As always, you are responsible for your own work. This is a deceptively simple job that could take you a couple hours easily. There shouldn't be too many safety issues, but you're working on the dash next to a bomb that could literally explode in your face (read airbag). The blower is also very powerful and you could get scrapes and cuts from a moving fan. You'll also be playing with electricity, which even at 12 volts is enough to weld tools to the metal parts of the car and cause burns. You could damage other, more expensive parts of your ride or cause a fire. Use common sense (that thing so rare it should be a superpower) and do this at your own risk.
You'll need a 1/4 drive ratchet, universal joint and/or swivel sockets. A 5/16" or 8mm as well as a Phillip's or cross point screwdriver are mandatory as is a door pad tool. A jump box will help with testing the blower when you get it out and possibly save your electrical system. Unhook the battery if you want and it would be a good idea. I'm a bit on the crazy side, so I just made sure the key was off.
Remove the hush panel under the right side of the dash. This pries off with a door pad tool at the top and you can usually pull out the fasteners next to the carpet with your fingers or pliers. Remove the wire connection from the blower and three screws holding it to the heater assembly. Two are visible and one is toward the firewall. No sweat.
The resistor is where it gets interesting. This lives between the blower and the firewall and is held on with three screws. One is visible and the other two are right next to the dad-blamed firewall. Better pack your patience getting these loose as there is NO ROOM between the resistor and the firewall. You can remove the one screw and try wiggling the part out, but you risk breaking the heater box. Go ahead and get a swivel socket and loosen 'em up.
Honestly, I couldn't tell you the first thing about diagnosing the resistor itself. If the car has more than 100,000 miles and or the connector to the blower is melted, replace it.

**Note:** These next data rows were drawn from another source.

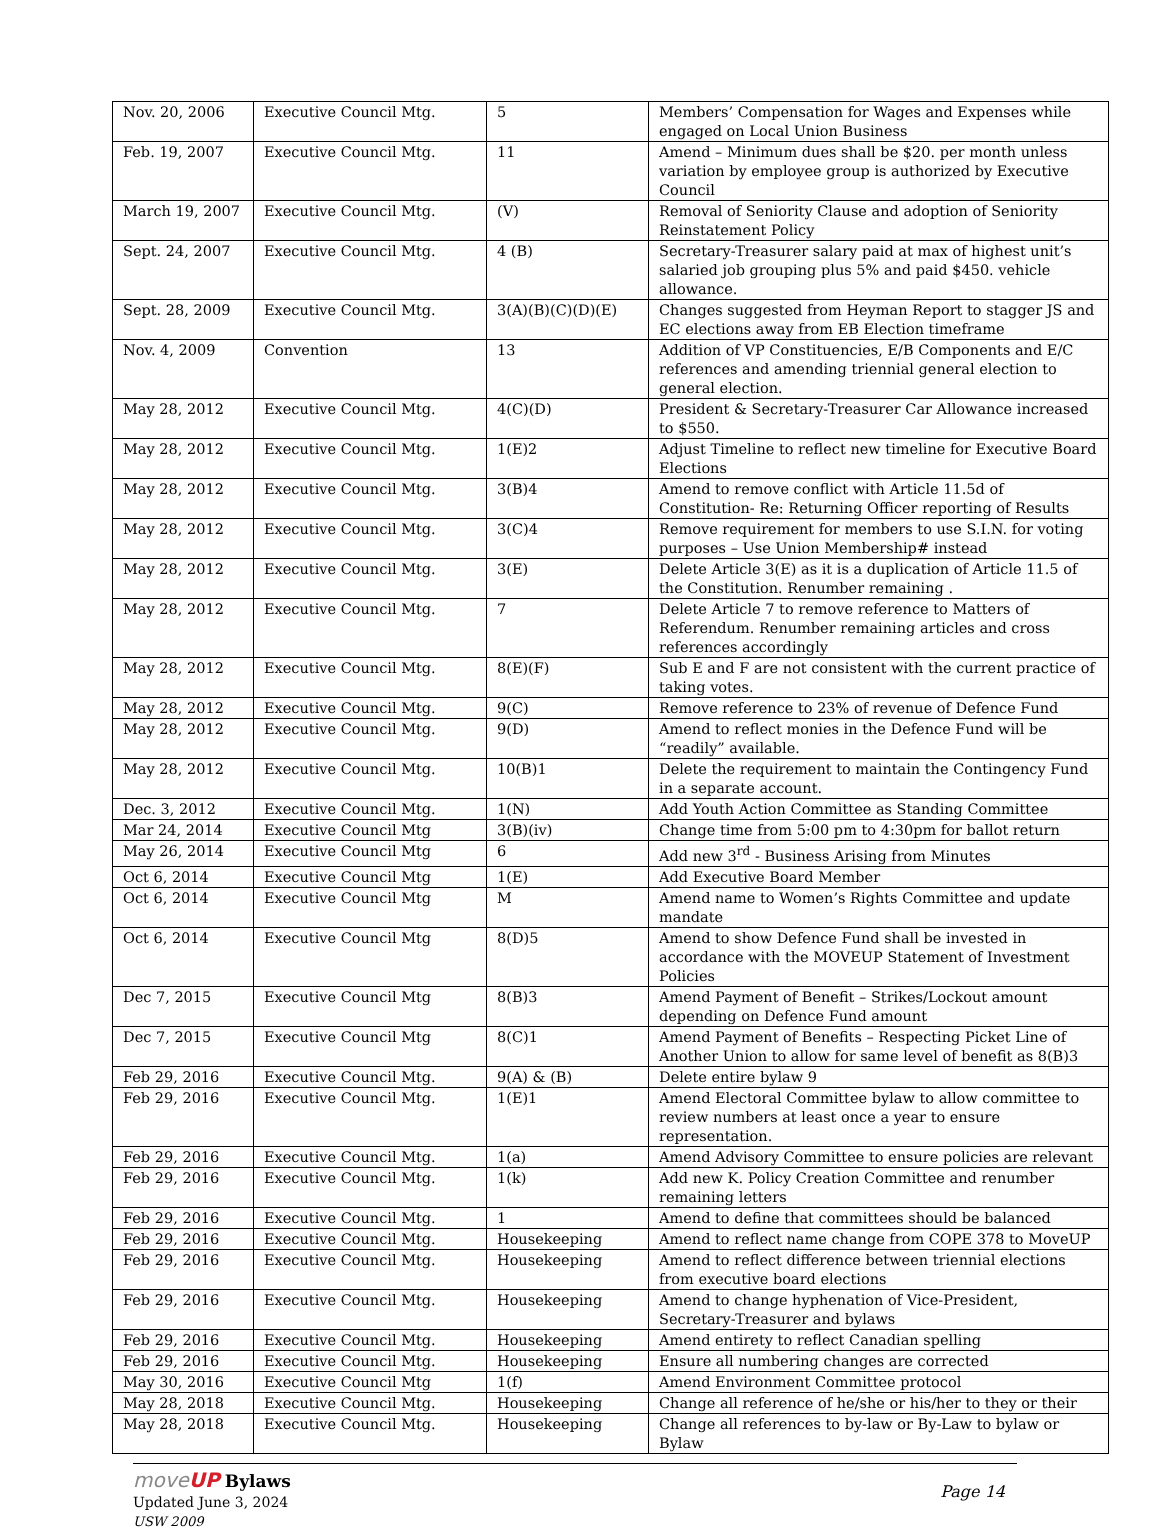| Nov. 20, 2006 | Executive Council Mtg. | 5 | Members’ Compensation for Wages and Expenses while engaged on Local Union Business |
| Feb. 19, 2007 | Executive Council Mtg. | 11 | Amend – Minimum dues shall be $20. per month unless variation by employee group is authorized by Executive Council |
| March 19, 2007 | Executive Council Mtg. | (V) | Removal of Seniority Clause and adoption of Seniority Reinstatement Policy |
| Sept. 24, 2007 | Executive Council Mtg. | 4 (B) | Secretary-Treasurer salary paid at max of highest unit’s salaried job grouping plus 5% and paid $450. vehicle allowance. |
| Sept. 28, 2009 | Executive Council Mtg. | 3(A)(B)(C)(D)(E) | Changes suggested from Heyman Report to stagger JS and EC elections away from EB Election timeframe |
| Nov. 4, 2009 | Convention | 13 | Addition of VP Constituencies, E/B Components and E/C references and amending triennial general election to general election. |
| May 28, 2012 | Executive Council Mtg. | 4(C)(D) | President & Secretary-Treasurer Car Allowance increased to $550. |
| May 28, 2012 | Executive Council Mtg. | 1(E)2 | Adjust Timeline to reflect new timeline for Executive Board Elections |
| May 28, 2012 | Executive Council Mtg. | 3(B)4 | Amend to remove conflict with Article 11.5d of Constitution- Re: Returning Officer reporting of Results |
| May 28, 2012 | Executive Council Mtg. | 3(C)4 | Remove requirement for members to use S.I.N. for voting purposes – Use Union Membership# instead |
| May 28, 2012 | Executive Council Mtg. | 3(E) | Delete Article 3(E) as it is a duplication of Article 11.5 of the Constitution. Renumber remaining . |
| May 28, 2012 | Executive Council Mtg. | 7 | Delete Article 7 to remove reference to Matters of Referendum. Renumber remaining articles and cross references accordingly |
| May 28, 2012 | Executive Council Mtg. | 8(E)(F) | Sub E and F are not consistent with the current practice of taking votes. |
| May 28, 2012 | Executive Council Mtg. | 9(C) | Remove reference to 23% of revenue of Defence Fund |
| May 28, 2012 | Executive Council Mtg. | 9(D) | Amend to reflect monies in the Defence Fund will be “readily” available. |
| May 28, 2012 | Executive Council Mtg. | 10(B)1 | Delete the requirement to maintain the Contingency Fund in a separate account. |
| Dec. 3, 2012 | Executive Council Mtg. | 1(N) | Add Youth Action Committee as Standing Committee |
| Mar 24, 2014 | Executive Council Mtg | 3(B)(iv) | Change time from 5:00 pm to 4:30pm for ballot return |
| May 26, 2014 | Executive Council Mtg | 6 | Add new 3<sup>rd</sup> - Business Arising from Minutes |
| Oct 6, 2014 | Executive Council Mtg | 1(E) | Add Executive Board Member |
| Oct 6, 2014 | Executive Council Mtg | M | Amend name to Women’s Rights Committee and update mandate |
| Oct 6, 2014 | Executive Council Mtg | 8(D)5 | Amend to show Defence Fund shall be invested in accordance with the MOVEUP Statement of Investment Policies |
| Dec 7, 2015 | Executive Council Mtg | 8(B)3 | Amend Payment of Benefit – Strikes/Lockout amount depending on Defence Fund amount |
| Dec 7, 2015 | Executive Council Mtg | 8(C)1 | Amend Payment of Benefits – Respecting Picket Line of Another Union to allow for same level of benefit as 8(B)3 |
| Feb 29, 2016 | Executive Council Mtg. | 9(A) & (B) | Delete entire bylaw 9 |
| Feb 29, 2016 | Executive Council Mtg. | 1(E)1 | Amend Electoral Committee bylaw to allow committee to review numbers at least once a year to ensure representation. |
| Feb 29, 2016 | Executive Council Mtg. | 1(a) | Amend Advisory Committee to ensure policies are relevant |
| Feb 29, 2016 | Executive Council Mtg. | 1(k) | Add new K. Policy Creation Committee and renumber remaining letters |
| Feb 29, 2016 | Executive Council Mtg. | 1 | Amend to define that committees should be balanced |
| Feb 29, 2016 | Executive Council Mtg. | Housekeeping | Amend to reflect name change from COPE 378 to MoveUP |
| Feb 29, 2016 | Executive Council Mtg. | Housekeeping | Amend to reflect difference between triennial elections from executive board elections |
| Feb 29, 2016 | Executive Council Mtg. | Housekeeping | Amend to change hyphenation of Vice-President, Secretary-Treasurer and bylaws |
| Feb 29, 2016 | Executive Council Mtg. | Housekeeping | Amend entirety to reflect Canadian spelling |
| Feb 29, 2016 | Executive Council Mtg. | Housekeeping | Ensure all numbering changes are corrected |
| May 30, 2016 | Executive Council Mtg | 1(f) | Amend Environment Committee protocol |
| May 28, 2018 | Executive Council Mtg. | Housekeeping | Change all reference of he/she or his/her to they or their |
| May 28, 2018 | Executive Council Mtg. | Housekeeping | Change all references to by-law or By-Law to bylaw or Bylaw |
moveUP Bylaws
Updated June 3, 2024
USW 2009
Page 14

The resistor is about $30 new, don't buy this part used as it's a wear item and will probably fail in short order. Who wants to do this again any time soon? Not me. The blower is $95 new, so a little more care needs to be taken before condemning it. Inspect the female end of the connector on the blower, if it's melted a bit you might be still be able to reuse it, but this is a gamble that it could fail real soon. If there isn't any obvious damage, you can use jumpers or cut the end off the old resistor and strip the wires. Put the blower in a vise and hook a wire to the jump box. If the blower spins, you you can save it. If not, replace the blower. If the connector is damaged at all, I'd bite the bullet and replace it. No sense in doing this job again. You can buy a used blower and expect to get a fair amount of use out of it. These are MUCH less expensive than at the auto parts store; I got mine for twenty and some change. Install everything in reverse order and tighten the screws snugly. Hook up the Molex connectors to the resistor and blower and before you button up the hush panel, hook up the battery and check your work. If the blower has all five speeds, you can finish up and relax. You have my permission. Maranatha!